By last season, Short was thriving in the chaos of special teams, one of the few places where fear creeps onto an NFL field. "They're not all fearless," says Rutigliano. "Not like this guy." He was among the Eagles' leading tacklers on special teams. And when Sports Illustrated polled NFL players about football's most feared players, Short ranked in the Top 10, alongside Ravens Pro Bowler Ray Lewis and Steelers madman Joey Porter. Short, the magazine wrote, "is so recklessly aggressive on kick coverage that offensive and defensive players alike stop to behold his violent collisions." He was the only special-teams player on the list.
But with recklessness comes injury. Short suffered season-ending leg injuries in 2004 and 2005. He believes he's had seven or eight concussions since high school. "It's a car wreck, really," says Bob Brookover, who covers the Eagles for The Philadelphia Inquirer. "He was always at the center of the car wreck."
The worst came last season against the Browns. To the crowd, Short was just an anonymous Eagle flying down the field. But Jesse Mucciarone, a high-school teammate, was watching every step when Short, diving to make a tackle, took a knee to the head. "It knocked him out cold," says Mucciarone. "He was laying there motionless. The first thing I thought was that he broke his neck."
"It just snapped my neck," Short recalls. "Then my helmet came off." He describes such collisions with childlike enthusiasm, but he worries about how body and mind will age. "I don't know exactly how it all happened. I tore the corner of my mouth. My nose was about broke. It was all jacked up. I was bleeding everywhere. I didn't know what was going on. I was out cold."
Trainers rushed to slap him awake. "When they came out on the field, they said I was snoring," Short says. "I was snoring!"
They lifted him onto a cart.

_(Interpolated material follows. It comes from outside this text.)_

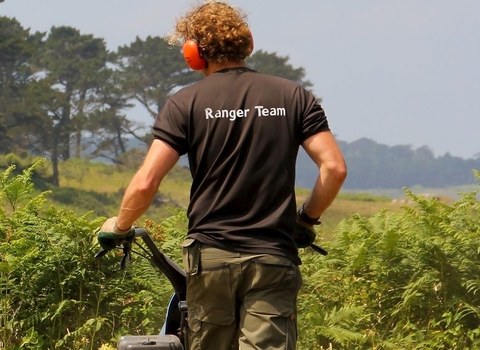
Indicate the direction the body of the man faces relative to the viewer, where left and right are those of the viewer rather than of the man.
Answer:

That's when one Browns player told him he "got what he deserved," says Short. "I lost it."
He saluted the Browns and their fans with a middle finger and a barrage of "motherfuckers."
"I went nuts," he says, smiling. "I guess it was just instinct, because I didn't really remember any of it. I guess the fans went from cheering to booing, and I was flipping them off. I got booed out of the stadium."
The injuries kept mounting after that. And special-teams players, while often invaluable, are equally expendable. Short may cover kickoffs as fiercely as anyone in football, but there are a dozen guys on every team who can serviceably handle the job. With three games to go last season, just as the Eagles started their playoff push, Short was nursing an ankle sprain. He was cut. Feared or not, his release was only big enough for a blurb inside the sports section.